Eppure è una delle sfide e degli impegni più volte richiamati da papa Francesco. Ricordo, tra i diversi appelli, quello fatto al convegno della diocesi di Roma – era il maggio del 2019 – quando non esitò a dire ad alta voce il suo disagio per i lavori ancora fermi. Francesco spiegò che tutti avevano trovato il suo intervento a Firenze bello: “Che bello, quel discorso! Ah, il Papa ha parlato bene, ha indicato bene la strada”, dissero. “E dagli con l’incenso”, continuò Bergoglio. E ancora: “Ma oggi, se io domandassi: Ditemi qualcosa del discorso di Firenze – ‘Eh, sì, non ricordo…”‘ Sparito. È entrato nell’alambicco delle distillazioni intellettuali ed è finito senza forza, come un ricordo”. Papa Francesco l’ha poi ripetuto nel gennaio scorso durante l’incontro promosso dall’Ufficio catechistico della CEI: “Tornare al Convegno nazionale di Firenze” perché lì “c’è proprio l’intuizione della strada da fare in questo Sinodo” . Ai vescovi italiani – settimana scorsa – l’ha sottolineato di nuovo, aggiungendo che quanto aveva chiesto anni fa, in occasione del primo incontro con i vescovi della Cei nel 2013, non è stato seguito da fatti concreti: “Sono passate tante cose dal primo incontro” e c’è una cosa “che ho visto: l’amnesia. Perdiamo la memoria di quello che abbiamo fatto, Firenze”.
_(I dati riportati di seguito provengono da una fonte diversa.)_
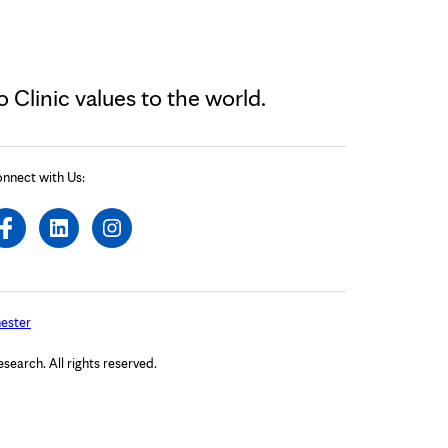
Clinic values to the world.
nnect with Us:
ester
arch. All rights reserved.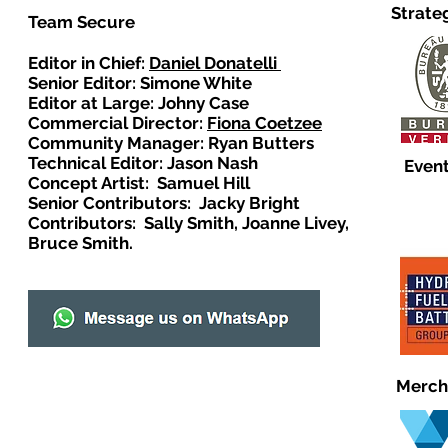
Strate
Team Secure
Editor in Chief:
Daniel Donatelli
Senior Editor: Simone White
Editor at Large: Johny Case
Commercial Director:
Fiona Coetzee
Community Manager: Ryan Butters
Technical Editor: Jason Nash
Event
Concept Artist: Samuel Hill
Senior Contributors: Jacky Bright
Contributors: Sally Smith, Joanne Livey,
Bruce Smith.
Merch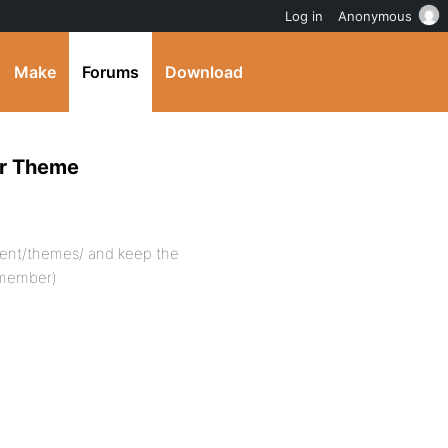
Log in
Anonymous
Make
Forums
Download
er Theme
ent/themes/ and keep the
pmember)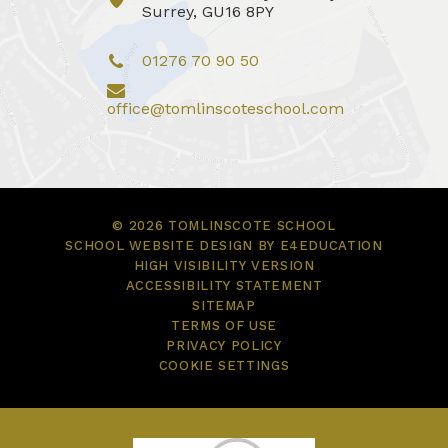
Surrey, GU16 8PY
01276 70 90 50
office@tomlinscoteschool.com
© 2026 TOMLINSCOTE SCHOOL
SCHOOL WEBSITE DESIGN BY
E4EDUCATION
HIGH VISIBILITY VERSION
ACCESSIBILITY STATEMENT
SITEMAP
TERMS OF USE
PRIVACY POLICY
COOKIE SETTINGS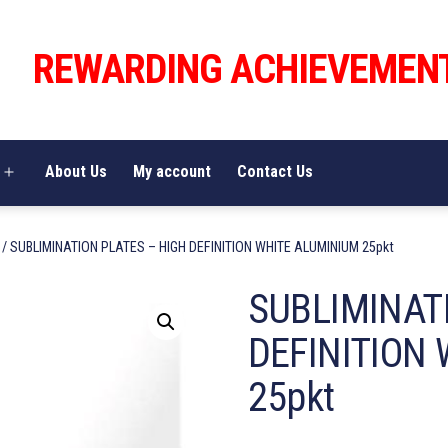
REWARDING ACHIEVEMEN
About Us
My account
Contact Us
Open
menu
/ SUBLIMINATION PLATES – HIGH DEFINITION WHITE ALUMINIUM 25pkt
SUBLIMINAT
DEFINITION
25pkt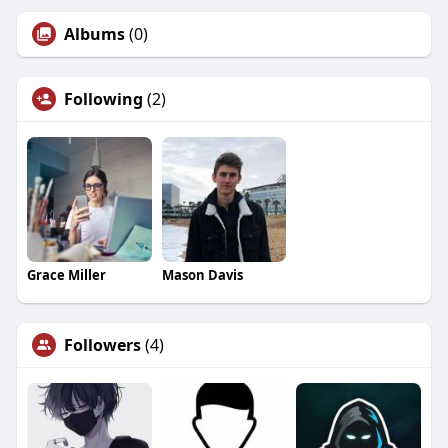
Albums
(0)
Following
(2)
Grace Miller
Mason Davis
Followers
(4)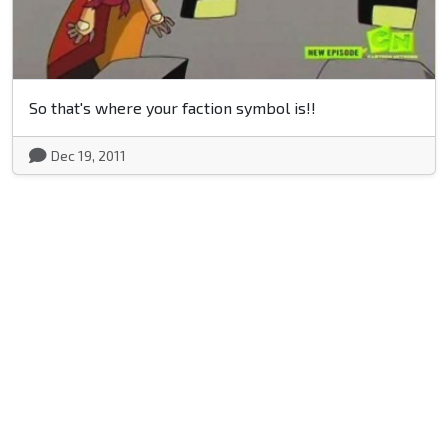
So that's where your faction symbol is!!
Dec 19, 2011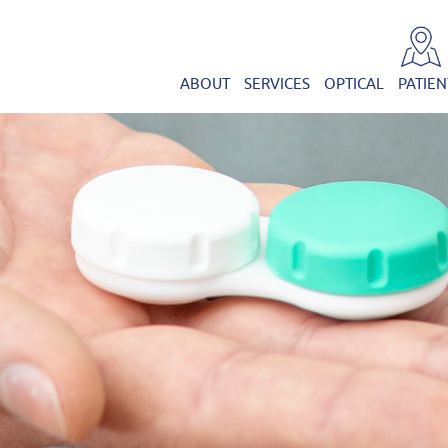
ABOUT
SERVICES
OPTICAL
PATIEN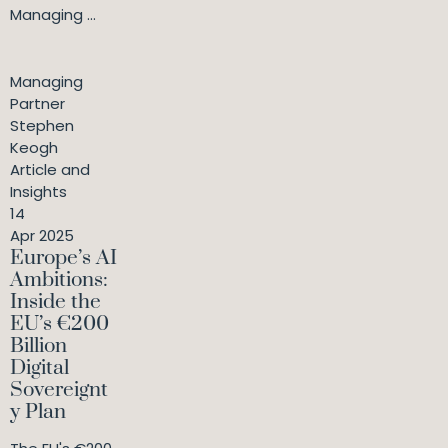
Managing ...
Managing
Partner
Stephen
Keogh
Article and
Insights
14
Apr 2025
Europe’s AI
Ambitions:
Inside the
EU’s €200
Billion
Digital
Sovereignt
y Plan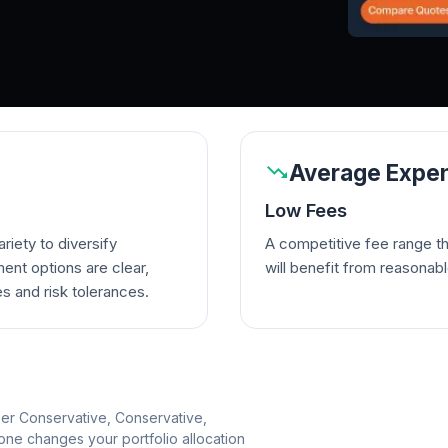
Average Expen
Low Fees
riety to diversify
A competitive fee range t
ent options are clear,
will benefit from reasonab
es and risk tolerances.
per Conservative, Conservative,
e changes your portfolio allocation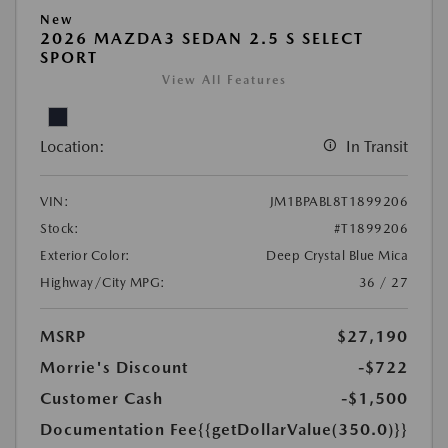
New
2026 MAZDA3 SEDAN 2.5 S SELECT
SPORT
View All Features
Location:
In Transit
VIN:
JM1BPABL8T1899206
Stock:
#T1899206
Exterior Color:
Deep Crystal Blue Mica
Highway/City MPG:
36 / 27
MSRP
$27,190
Morrie's Discount
-$722
Customer Cash
-$1,500
Documentation Fee
{{getDollarValue(350.0)}}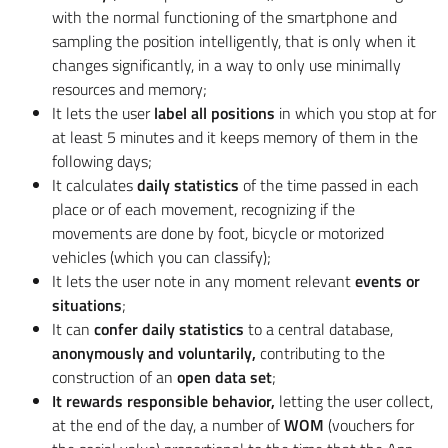
with the normal functioning of the smartphone and
sampling the position intelligently, that is only when it
changes significantly, in a way to only use minimally
resources and memory;
It lets the user
label all positions
in which you stop at for
at least 5 minutes and it keeps memory of them in the
following days;
It calculates
daily statistics
of the time passed in each
place or of each movement, recognizing if the
movements are done by foot, bicycle or motorized
vehicles (which you can classify);
It lets the user note in any moment relevant
events or
situations
;
It can
confer daily statistics
to a central database,
anonymously and voluntarily,
contributing to the
construction of an
open data set
;
It rewards responsible behavior,
letting the user collect,
at the end of the day, a number of
WOM
(vouchers for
Francesco ha anche indicato una novità (che dovrebbe diventare un vero e proprio metodo di lavoro): dal Sinodo evento al Sinodo processo. Un Sinodo che deve partire “dalla saggezza del popolo di Dio, che è infallibile in credendo. La luce viene da Firenze, da quell’incontro, ma poi il Sinodo deve cominciare dalle piccole comunità. Pazienza, lavoro, far parlare la gente.” Il papa cioè vuole rovesciare la piramide e partire dal basso in ascolto della realtà anzitutto (che è superiore all’idea) e in ascolto dei fedeli delle parrocchie, del “sensus fidei” del popolo di Dio che ha più volte richiamato durante il suo pontificato. Un discernimento comunitario per trovare insieme la postura più adeguata per vivere il Vangelo dentro questo nostro tempo.
Certo, il Sinodo obbligherà la barca della Chiesa a navigare in mare aperto. Quasi sicuramente –e forse questo spaventa alcuni – emergeranno questioni e problemi non preventivati alla partenza perché “il tempo è superiore allo spazio”. Anni di oggettiva diffidenza e difficoltà dentro le nostre comunità cristiane a far crescere luoghi autentici, non paludati, di ascolto e di dialogo non renderanno agevole il percorso che chiede, già da adesso, alle diocesi (anche alla nostra) di cominciare a ragionare su come avviare il processo. Reale e non finto, di sostanza non solo di forma.
Eppure non è questa la vocazione dei cristiani? “Servire la vita dove la vita accade”, ha scritto il nostro vescovo Francesco. Quella vita che accade quasi mai dove decidiamo noi che debba essere. E dove sempre c’è profumo di Vangelo.